UN & EU Discuss Humanitarian Aid for Storm-Affected Libyans


The Vice-President of the European Commission, Josep Borrell, held discussions with Abdoulaye Bathily, the UN Special Envoy and Head of the United Nations Support Mission in Libya (UNSMIL).

The meeting focused on crucial matters concerning Libya’s political stability, and the aftermath of storm Daniel.

During their meeting, the two sides exchanged perspectives regarding the present situation in Libya. Their primary agenda was to enhance coordination, and intensify political efforts to pave the way for lasting peace and stability in the war-torn nation.

Borrell reiterated the EU’s unwavering support for the facilitation initiative led by Bathily. This initiative has been instrumental in seeking a peaceful resolution to the ongoing conflict in Libya.
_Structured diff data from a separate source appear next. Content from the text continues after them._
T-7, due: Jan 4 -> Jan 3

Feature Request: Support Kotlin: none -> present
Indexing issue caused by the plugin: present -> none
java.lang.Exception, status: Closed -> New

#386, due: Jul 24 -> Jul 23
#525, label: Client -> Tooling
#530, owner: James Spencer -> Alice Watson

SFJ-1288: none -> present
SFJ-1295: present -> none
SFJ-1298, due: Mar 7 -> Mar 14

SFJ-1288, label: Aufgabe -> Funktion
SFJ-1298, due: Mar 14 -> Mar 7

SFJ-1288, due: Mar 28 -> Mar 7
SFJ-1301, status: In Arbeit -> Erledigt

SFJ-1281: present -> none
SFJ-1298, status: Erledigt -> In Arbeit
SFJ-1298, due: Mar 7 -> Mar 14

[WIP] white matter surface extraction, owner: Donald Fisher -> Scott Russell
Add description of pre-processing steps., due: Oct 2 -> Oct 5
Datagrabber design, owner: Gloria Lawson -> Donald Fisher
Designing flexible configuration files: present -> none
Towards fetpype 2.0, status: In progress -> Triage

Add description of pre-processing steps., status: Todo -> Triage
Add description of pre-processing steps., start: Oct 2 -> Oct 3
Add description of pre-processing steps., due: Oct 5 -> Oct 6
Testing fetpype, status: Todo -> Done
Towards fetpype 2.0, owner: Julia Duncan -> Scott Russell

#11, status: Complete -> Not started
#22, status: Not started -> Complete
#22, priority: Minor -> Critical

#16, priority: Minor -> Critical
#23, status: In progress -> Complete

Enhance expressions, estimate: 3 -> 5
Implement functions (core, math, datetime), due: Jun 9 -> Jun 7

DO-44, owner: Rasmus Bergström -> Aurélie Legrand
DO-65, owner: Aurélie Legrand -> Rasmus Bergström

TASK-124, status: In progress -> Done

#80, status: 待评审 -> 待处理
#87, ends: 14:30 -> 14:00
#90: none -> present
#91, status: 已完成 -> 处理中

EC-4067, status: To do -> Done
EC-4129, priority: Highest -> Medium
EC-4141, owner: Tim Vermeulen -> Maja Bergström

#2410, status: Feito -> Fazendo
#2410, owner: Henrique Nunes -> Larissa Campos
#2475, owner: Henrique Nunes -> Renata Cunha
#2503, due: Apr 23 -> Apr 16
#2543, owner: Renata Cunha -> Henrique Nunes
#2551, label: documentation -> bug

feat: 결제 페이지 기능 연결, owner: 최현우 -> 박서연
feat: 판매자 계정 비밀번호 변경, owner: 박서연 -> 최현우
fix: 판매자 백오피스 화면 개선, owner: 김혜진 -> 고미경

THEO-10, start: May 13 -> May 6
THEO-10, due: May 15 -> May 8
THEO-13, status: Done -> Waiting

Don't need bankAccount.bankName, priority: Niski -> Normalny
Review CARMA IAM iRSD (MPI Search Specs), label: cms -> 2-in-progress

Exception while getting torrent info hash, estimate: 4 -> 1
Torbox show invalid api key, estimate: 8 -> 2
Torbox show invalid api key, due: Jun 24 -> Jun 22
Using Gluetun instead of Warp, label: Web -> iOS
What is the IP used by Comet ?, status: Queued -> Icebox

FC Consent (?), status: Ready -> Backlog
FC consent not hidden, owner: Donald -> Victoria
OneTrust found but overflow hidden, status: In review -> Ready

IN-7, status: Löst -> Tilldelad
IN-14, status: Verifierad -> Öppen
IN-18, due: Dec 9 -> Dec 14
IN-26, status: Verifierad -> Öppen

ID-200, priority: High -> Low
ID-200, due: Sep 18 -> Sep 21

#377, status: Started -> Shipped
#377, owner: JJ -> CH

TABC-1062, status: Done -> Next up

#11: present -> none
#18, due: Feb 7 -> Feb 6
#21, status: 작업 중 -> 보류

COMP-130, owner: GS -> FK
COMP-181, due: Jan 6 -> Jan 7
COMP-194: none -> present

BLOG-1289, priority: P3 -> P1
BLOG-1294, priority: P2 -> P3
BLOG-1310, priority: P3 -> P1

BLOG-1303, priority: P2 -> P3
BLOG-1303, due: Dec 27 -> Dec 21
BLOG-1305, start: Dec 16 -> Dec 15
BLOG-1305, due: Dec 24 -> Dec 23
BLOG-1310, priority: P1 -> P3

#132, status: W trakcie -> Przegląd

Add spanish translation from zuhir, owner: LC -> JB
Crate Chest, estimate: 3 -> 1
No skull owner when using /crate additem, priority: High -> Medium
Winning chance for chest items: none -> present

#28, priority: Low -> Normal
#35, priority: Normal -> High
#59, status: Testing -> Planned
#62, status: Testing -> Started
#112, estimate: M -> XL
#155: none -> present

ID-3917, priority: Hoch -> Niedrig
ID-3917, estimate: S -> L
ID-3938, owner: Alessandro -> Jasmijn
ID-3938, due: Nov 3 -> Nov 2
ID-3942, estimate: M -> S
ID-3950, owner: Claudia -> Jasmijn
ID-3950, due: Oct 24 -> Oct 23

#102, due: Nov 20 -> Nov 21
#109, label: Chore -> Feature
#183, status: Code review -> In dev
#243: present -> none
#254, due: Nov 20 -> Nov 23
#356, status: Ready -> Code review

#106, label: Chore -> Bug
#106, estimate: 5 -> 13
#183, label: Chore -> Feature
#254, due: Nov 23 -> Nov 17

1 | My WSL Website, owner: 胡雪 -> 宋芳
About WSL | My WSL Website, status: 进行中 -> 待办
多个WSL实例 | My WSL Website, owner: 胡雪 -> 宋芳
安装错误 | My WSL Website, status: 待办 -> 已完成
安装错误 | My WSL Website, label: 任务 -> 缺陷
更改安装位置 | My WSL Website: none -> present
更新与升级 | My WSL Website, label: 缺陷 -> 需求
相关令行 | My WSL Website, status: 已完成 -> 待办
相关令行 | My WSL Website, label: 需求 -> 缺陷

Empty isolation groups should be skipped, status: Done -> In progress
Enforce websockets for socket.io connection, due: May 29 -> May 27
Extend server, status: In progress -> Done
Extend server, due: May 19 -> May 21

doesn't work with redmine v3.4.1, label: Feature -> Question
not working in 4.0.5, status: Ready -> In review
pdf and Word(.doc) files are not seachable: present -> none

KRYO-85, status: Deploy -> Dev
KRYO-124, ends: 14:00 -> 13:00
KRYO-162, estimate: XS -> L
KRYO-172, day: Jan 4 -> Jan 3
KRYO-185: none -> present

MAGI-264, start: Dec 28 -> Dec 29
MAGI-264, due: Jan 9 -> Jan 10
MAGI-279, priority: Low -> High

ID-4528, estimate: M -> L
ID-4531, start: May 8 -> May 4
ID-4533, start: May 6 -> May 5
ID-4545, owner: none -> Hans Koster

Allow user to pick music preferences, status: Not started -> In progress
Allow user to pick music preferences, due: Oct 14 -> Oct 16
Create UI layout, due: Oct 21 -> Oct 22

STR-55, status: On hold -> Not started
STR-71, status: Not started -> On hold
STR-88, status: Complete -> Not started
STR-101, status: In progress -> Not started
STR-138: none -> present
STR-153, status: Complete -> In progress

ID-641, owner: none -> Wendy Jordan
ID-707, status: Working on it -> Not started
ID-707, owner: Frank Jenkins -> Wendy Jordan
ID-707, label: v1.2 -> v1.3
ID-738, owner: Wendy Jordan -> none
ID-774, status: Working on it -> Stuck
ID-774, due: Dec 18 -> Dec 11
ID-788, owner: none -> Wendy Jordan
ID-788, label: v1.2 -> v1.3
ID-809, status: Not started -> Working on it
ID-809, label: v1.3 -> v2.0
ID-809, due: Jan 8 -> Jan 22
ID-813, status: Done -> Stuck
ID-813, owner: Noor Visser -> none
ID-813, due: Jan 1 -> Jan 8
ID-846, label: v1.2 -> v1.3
The EU and the UN reaffirmed their mutual commitment to collaborate in achieving a sustainable political solution.

The devastating consequences of storm Daniel, also featured prominently in the discussion between Borrell and Bathily.

They emphasised the critical need to continue providing assistance to all Libyans, especially during these challenging times.

On 10 September, a devastating storm swept through several eastern regions of Libya, notably the cities of Derna, Benghazi, Al-Bayda, Al-Marj, and Sousse. This resulted in significant destruction and led to the loss of thousands of lives, injuries, and missing individuals.

The Secretary-General of the United Nations Antonio Guterres has called a flood that killed thousands in Derna, Libya a “symbol of the world’s ills.”

“Even as we speak now, bodies are washing ashore from the same Mediterranean Sea where billionaires sunbathe on their super yachts,” Guterres said in the opening of the 78th session of the UN General Assembly.

“Derna is a sad snapshot of the state of our world – the flood of inequity, of injustice, of inability to confront the challenges in our midst,” he added.

The International Organization for Migration (IOM) announced that the floods in northeastern Libya have forced an estimated 43,059 individuals to flee their homes.